Inscrit le: 09 Avr 2016
|Posté le: Mar 4 Juil - 22:18 (2017) Sujet du message: Electro Girl Living A Symbiotic Existence With Epilepsy
Lainie Chait was diagnosed with epilepsy in 1991 at the age of 19. At the time of diagnosis, there were three roads to go down - avoidance, acceptance or rebellion.  Avoidance was her first choice. Falling in the shower, brain jerks and muscle twitches when she was 14 was the beginning of something 'not quite right' about her early teenage years. She hid these symptoms from family and friends for three years in the hope that they were just ‘growing pains’.
As she started reaching the age of independence (18 in Australia) and started to drink, stay up late and go out partying, these ‘growing pains’ turned into a seizure condition that could no longer be ignored.  Eventually doctors, diagnoses and medicines were brought into the equation.
She tried acceptance but at the time it wasn’t the right fit, as the very thought of taming down her young, fun life and replace it with medicine, early nights and mature personal decisions was just too hard to fathom.
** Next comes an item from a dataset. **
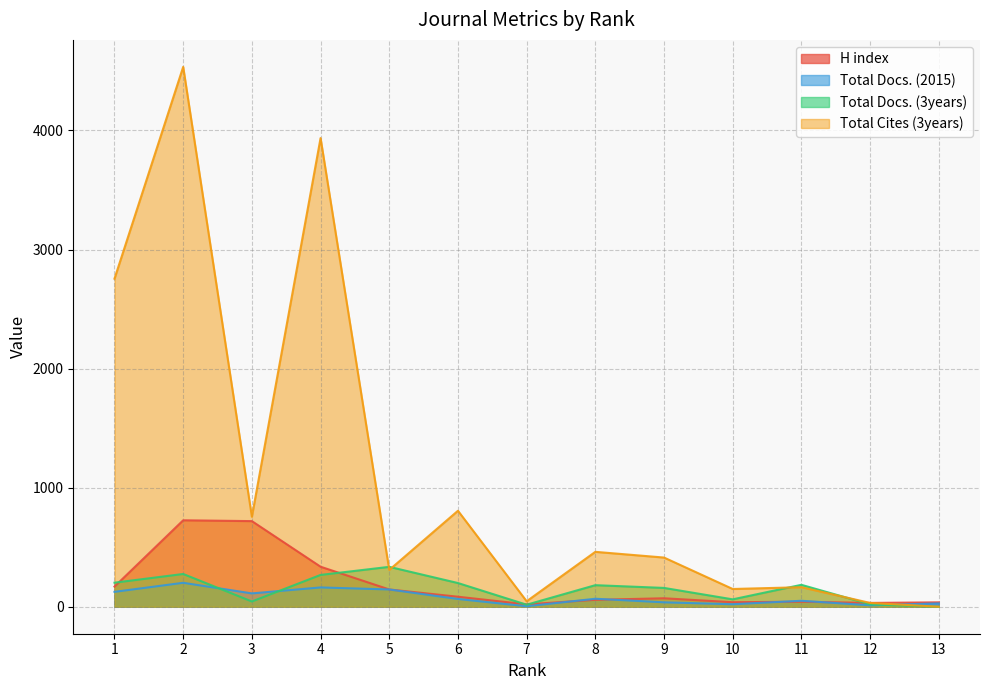

Does the chart have visible grid lines?

Yes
Rebellion then became her main focus and she achieved this by partying, staying up late and ignoring the triggers. This mindset carried with it an enormous amount of embarrassment and shame.  She constantly felt like a failure after each of the 250+ Grand Mal seizures she endured over 25 years.
But she wasn’t just rebelling against a diagnosis; she was rebelling against a system that has the capacity to make you feel better but at a price that also keeps you in a place of perpetual illness.  She needed to know why she had epilepsy and the only way she was going to find this out was to take herself off all the meds and research it, live it, feel it and document it for herself.
She did this much to the horror of her doctors, friends and family.  She went on a journey to get to know her brain and what makes it tick and glitch. The journey was about finding out just how much control she did and didn’t have over her seizures.
The path of prescription medication and the side effects were just as bad as having the actual seizures, sometimes worse.  She felt that the medical industry wasn’t able to look at her on a holistic level. By this she meant physically, emotionally, mentally and physiologically and so she embarked on her own research to get a complete diagnosis that she was satisfied with.
Lainie Chait has been seizure free for the past 2.5 years. It took 25 years of life experience to get to the point where she was able to share her story, both painful and pleasant. She simply wasn’t going to accept that the physical symptoms being displayed was a fate to live with for the rest of her life.
The reality is that she could have come to these conclusions 20 years ago and taken a much more mature approach to herself, her condition and the part she had played in the world and the outcome might have had a lot less suffering in it, but she wouldn’t have learnt what a powerful, resilient, focused woman she was when something as important as your own life and future is nearly taken from you due to misdiagnosis and wrong medications.